First time to make bran muffins and they turned out perfectly and they are yummy delious! Thank you!!!!
great muffins! i made them to bring with me on a ski trip. everyone loved them. i've made them again using apple sauce instead of the oil, and you can't even tell the difference. much healthier that way, and still tastes great! =)
these were not good.. very tasteless.. I threw them out after baking them.. wont make these again
These were delicious. I made several substitutions as recommended by other reviewers to make it lighter and to use what I had on hand. I substituted 1 cup skim milk and 1 TBL lemon juice for the buttermilk, 1/3 cup applesauce for the oil, 1/4 cup egg substitute for the egg. I only used 1/2 cup brown sugar and it was still sweet enough to us. We didn't miss the extra sugar. I doubled the vanilla and added 1 TBL cinnamon and 1 tsp allspice. YUM! Thanks Janet for a great recipe.
The quintessential bran muffin recipe. They aren't as heavy as some bran muffins I've had and they don't have that super sweet honey taste you get from market bran muffins.This muffin is fine with or without raisins. There are 2 things I modify to make them a little healthier. First, I decrease the brown sugar to half a cup. I also use a combination of whole wheat and all purpose flour. I use anything between 1/4 to 1/2 a cup wheat flour and make up the difference with all purpose. Any changes in texture (due to the whole wheat flour) are hardly noticed due to the bran.

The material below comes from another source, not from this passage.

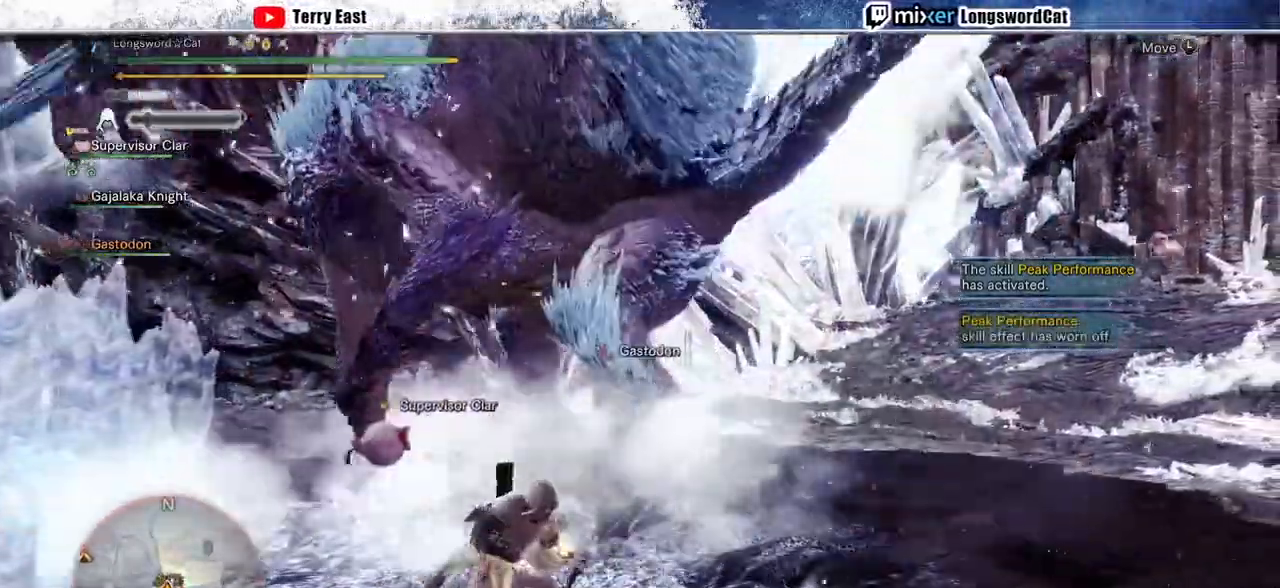
{"dt_ms": 500, "buttons": [], "left_stick": "right", "right_stick": "center", "events": [[67, "CROSS", "down"], [133, "CROSS", "up"], [200, "CROSS", "down"], [300, "CROSS", "up"], [400, "CROSS", "down"], [467, "CROSS", "up"]]}
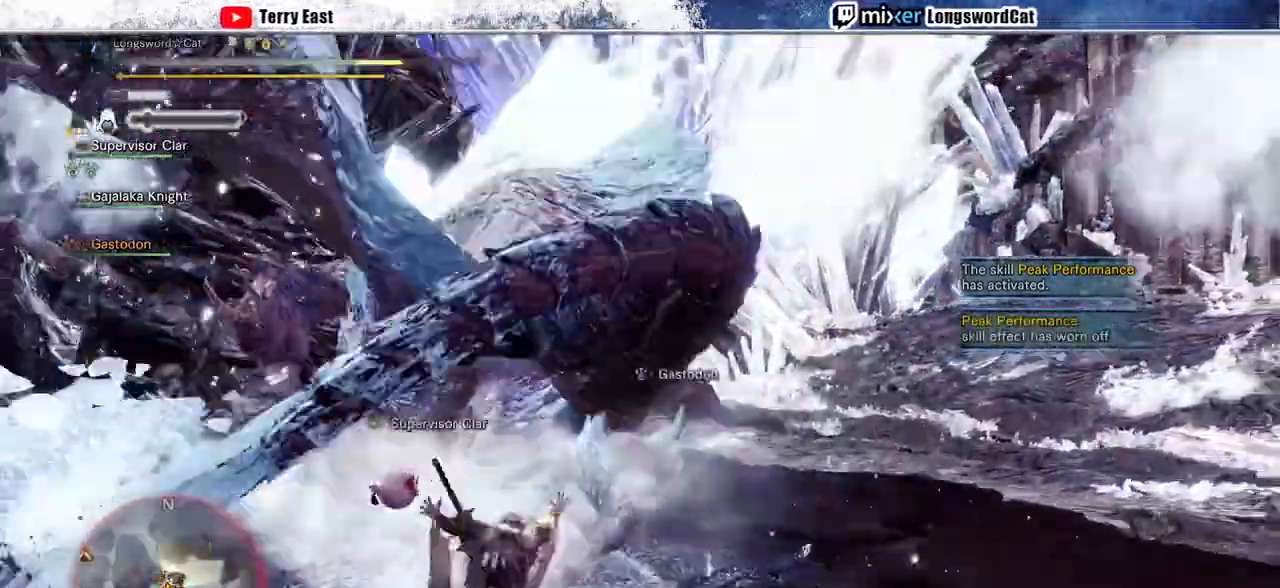
{"dt_ms": 500, "buttons": [], "left_stick": "right", "right_stick": "center", "events": [[67, "CROSS", "down"], [167, "CROSS", "up"]]}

Terrific recipe! I took the advice of others: doubled vanilla, applesauce instead of oil, whole wheat flour and chopped walnuts. I used a cup of raisins but soaked them first in boiling water to plump them up and then used a little of that raisin water to moisten the batter. Didn't have carrots to add so used shredded zucchini. YUM! Even my picky teenagers gobbled them up. Thanks for a very versatile recipe.
I love the versatility of this recipe. I omitted the sugar and the raisins to form a batter that I could then half. One for a savory and one for a banana chocolate chip nut muffin. For the savory I added finely chopped boiled brocoli 1 1/2 cups, added 1/4 cup dried onion flakes, finely chopped sun dried tomatoes, 1 tbsp feta cheese, 1 tbsp romano, 4 tbsp shredded cheddar, and oregano. This is now one of my favorite breakfasts on the go. For the sweet I added 1 mashed banana 1/4 cup dark mini chocolate chips, 2 tbsp maple syrup, 1/2 cup combined chopped walnuts, almonds and sunflower seeds.
Delicious and not to mention simple! These were easy to throw together to use up the last of my All Bran cereal and buttermilk. I opted to use 1/2 cup of Land O Lakes light butter vs. veg. oil. I creamed that together with the brown sugar. I added 2 Tbsp. of molasses and 1 tsp. of cinnamon to give it some spice. I poured the batter into 6 Texas sized muffin cups topped with turbinado sugar for a little extra crunch and baked them at 400 for about 25 minutes. They smelled wonderful and tasted even better! Perfect with a cup of tea!
This is very tasty and moist! I didn't have wheat bran, so I used wheat germ instead. Instead of buttermilk, I used vanilla fat free yogurt. Instead of oil, I used apple sauce and I used whole wheat flour. I also used frozen blueberries in place of the raisins. Another viewer was right!! This IS a very versatile recipe!! Next time I'll be adding flax flour and maybe almond flour!! Thank you!!
Pretty close to my grandmother's recipe. I add diced pieces of fresh cherries to mine instead of raisins. I also made the dough (being careful to not stir too much) the night before we ate it, covered and left in fridge.
I made these tonight and my husband and father-in-law have been raving about them. I made changes to make them even healthier and if they rave with the muffins prepared this way, I can only imagine how good the straight recipe is. My changes were: whole wheat flour in place of all-purpose, light buttermilk, applesauce instead of the oil, 1/3 cup egg beaters instead of the egg, and frozen berries instead of the raisins. Nutritional info ended up being approx: 96 cals, less than 1 gram fat, 4.5 grams fiber, and 4 grams protein per muffin. Awesome!
I made these couple of times and I think they are great. Moist and fresh even days after you make them. I even tried them with apple sauce instead of oil and still delicious. Thank you.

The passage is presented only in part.